Passage for review

I don't think many people have realised that we are on the verge of a technological revolution. The computing world is changing, and this is the first time GNU/Linux is catching the revolution as it begins. Computers are getting smaller and smaller, while phones are getting bigger and bigger. Everybody can see that they are about to converge -- but in what form? Well, the answer is: GNU/Linux -- before anybody else. The ingredients? A great GNU/Linux distribution, a leader with the right vision, and a few very bold, ground-breaking choices. Mix it well: the result is Ubuntu Touch. Let me go through these ingredients.
A great distribution
Ubuntu is a fantastic GNU/Linux distribution. Mark Shuttleworth, the man who started it all, was a smart tech guy who made a small fortune with digital certificates just before the IT bubble imploded. He decided to invest a big chunk of that fortune creating a GNU/Linux distribution that would be more popular than Windows.

Work instruction 1
Summarize the article on Ubuntu Touch in two sentences.
Work instruction 2
Repeat the article on Ubuntu Touch word for word, from "A great distribution" to "popular than Windows.".
Work instruction 3
Please go on with the article on Ubuntu Touch, starting after its last sentence.

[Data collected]
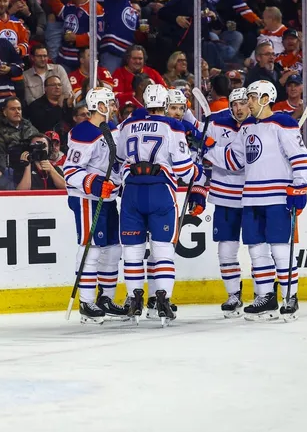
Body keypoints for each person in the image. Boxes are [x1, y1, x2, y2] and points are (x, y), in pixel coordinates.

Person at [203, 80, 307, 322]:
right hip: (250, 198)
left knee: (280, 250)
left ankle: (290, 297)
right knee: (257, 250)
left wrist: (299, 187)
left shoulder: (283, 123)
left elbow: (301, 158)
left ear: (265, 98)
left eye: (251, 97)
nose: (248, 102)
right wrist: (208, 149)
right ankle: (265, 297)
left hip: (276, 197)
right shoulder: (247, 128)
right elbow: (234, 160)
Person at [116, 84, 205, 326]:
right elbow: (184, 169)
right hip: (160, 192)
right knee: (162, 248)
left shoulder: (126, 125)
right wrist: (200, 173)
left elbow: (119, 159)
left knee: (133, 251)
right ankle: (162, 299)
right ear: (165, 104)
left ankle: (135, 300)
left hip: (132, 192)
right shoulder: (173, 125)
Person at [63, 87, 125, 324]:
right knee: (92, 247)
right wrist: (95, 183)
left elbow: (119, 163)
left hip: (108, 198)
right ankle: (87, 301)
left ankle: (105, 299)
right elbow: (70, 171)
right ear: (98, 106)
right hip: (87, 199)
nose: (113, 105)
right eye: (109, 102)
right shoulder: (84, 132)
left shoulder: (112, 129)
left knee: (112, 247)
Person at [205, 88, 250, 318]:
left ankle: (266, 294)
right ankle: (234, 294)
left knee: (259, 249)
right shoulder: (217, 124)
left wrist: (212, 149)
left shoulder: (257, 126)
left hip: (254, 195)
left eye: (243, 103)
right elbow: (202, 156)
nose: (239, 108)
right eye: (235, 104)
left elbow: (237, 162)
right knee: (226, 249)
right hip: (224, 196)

Exercise answer 1
The author argues that computing is on the verge of a revolution in which computers are getting smaller and phones bigger until the two converge, and that GNU/Linux, in the form of Ubuntu Touch, is catching this change as it begins. Ubuntu is described as a fantastic GNU/Linux distribution started by Mark Shuttleworth, who invested a big chunk of a fortune made with digital certificates to create a distribution that would be more popular than Windows.

Exercise answer 2
A great distribution
Ubuntu is a fantastic GNU/Linux distribution. Mark Shuttleworth, the man who started it all, was a smart tech guy who made a small fortune with digital certificates just before the IT bubble imploded. He decided to invest a big chunk of that fortune creating a GNU/Linux distribution that would be more popular than Windows.

Exercise answer 3
It was 2004. Today, 2013, the bug is still open: Windows still has the majority of the market. So, has Mark failed to make a fantastic GNU/Linux distribution? No, he hasn't. But what is true, is that even though Ubuntu has a huge market share in absolute numbers, it's still miles away from Windows'. I can spend the next 20 pages trying to analyse, guess, and look for the reasons: tricky hardware support (it's 2013, and I still have problems with my Thinkpad's Bluetooth!), lack of games, a server-oriented package management system (although not everybody agrees on this point...!), lack of support from most of the OEMs, lack of some crucial applications, and so on.
However, Ubuntu still is a fantastic GNU/Linux distribution, and it will be the centre of this technological revolution.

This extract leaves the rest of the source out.